- [Excerpted text]:
───

2. Who is our main (and secondary) customer?

It is not possible to arrive at the right definition of results if the needs, interests and potential aspirations of a school’s main ‘customers’ are not met by the services it provides. So, whose lives are most strongly influenced by how well schools do the job they exist to do? Who must be satisfied?

The main customer is the person whose life is most transformed by the services that the school provides – ie the student. Secondary customers are all other stakeholders: parents and caregivers, board members, teachers, teachers’ unions, textbook and resource publishers, government departments and community groups.

3. What does the customer value?

There are so many secondary customers in education that the ultimate users of schools’ services (the students) can become obscured and even lost by the noise they generate. If you are uncertain about who your main customer is it is extremely easy to let the noise distract you. Further, if you believe you know what satisfies the customer you will almost certainly be making the wrong assumption.

4. What are the results we want to achieve?

───

- [Study material]:
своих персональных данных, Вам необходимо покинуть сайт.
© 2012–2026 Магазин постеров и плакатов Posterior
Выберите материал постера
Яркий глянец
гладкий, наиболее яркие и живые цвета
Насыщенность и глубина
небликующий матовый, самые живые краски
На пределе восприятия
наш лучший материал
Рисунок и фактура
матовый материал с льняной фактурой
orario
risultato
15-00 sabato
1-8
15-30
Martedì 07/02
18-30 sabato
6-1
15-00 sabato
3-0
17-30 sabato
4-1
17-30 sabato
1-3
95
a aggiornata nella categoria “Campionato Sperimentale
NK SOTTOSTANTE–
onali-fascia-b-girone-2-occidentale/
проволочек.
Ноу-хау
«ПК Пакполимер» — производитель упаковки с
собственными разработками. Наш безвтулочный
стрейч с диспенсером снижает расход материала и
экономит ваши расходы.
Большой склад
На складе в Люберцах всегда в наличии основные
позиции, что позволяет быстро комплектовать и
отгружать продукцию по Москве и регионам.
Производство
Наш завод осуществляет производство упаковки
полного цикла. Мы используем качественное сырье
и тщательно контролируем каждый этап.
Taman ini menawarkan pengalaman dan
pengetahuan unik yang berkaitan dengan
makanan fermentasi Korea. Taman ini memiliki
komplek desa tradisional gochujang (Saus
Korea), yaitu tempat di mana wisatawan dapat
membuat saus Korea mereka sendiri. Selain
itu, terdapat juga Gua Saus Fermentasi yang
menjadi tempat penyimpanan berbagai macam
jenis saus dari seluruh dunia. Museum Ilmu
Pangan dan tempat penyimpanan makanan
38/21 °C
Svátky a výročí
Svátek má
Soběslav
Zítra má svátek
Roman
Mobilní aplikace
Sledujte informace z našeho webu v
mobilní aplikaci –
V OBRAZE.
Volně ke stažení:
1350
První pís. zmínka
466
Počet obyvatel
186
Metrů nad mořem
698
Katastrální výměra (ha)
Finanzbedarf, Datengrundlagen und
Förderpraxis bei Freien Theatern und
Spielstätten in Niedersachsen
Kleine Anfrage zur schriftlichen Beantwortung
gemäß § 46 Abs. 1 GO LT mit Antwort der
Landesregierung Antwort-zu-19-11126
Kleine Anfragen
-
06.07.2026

───

- [Required action 1]:
Please print the part of the text on school customers that opens with the words containing "2. Who is our" and closes with "must be satisfied?".
- [Required action 2]:
According to the text on school customers, who is a school's main customer?

- [Reply 1]:
2. Who is our main (and secondary) customer?

It is not possible to arrive at the right definition of results if the needs, interests and potential aspirations of a school’s main ‘customers’ are not met by the services it provides. So, whose lives are most strongly influenced by how well schools do the job they exist to do? Who must be satisfied?

- [Reply 2]:
The student, the person whose life is most transformed by the services the school provides.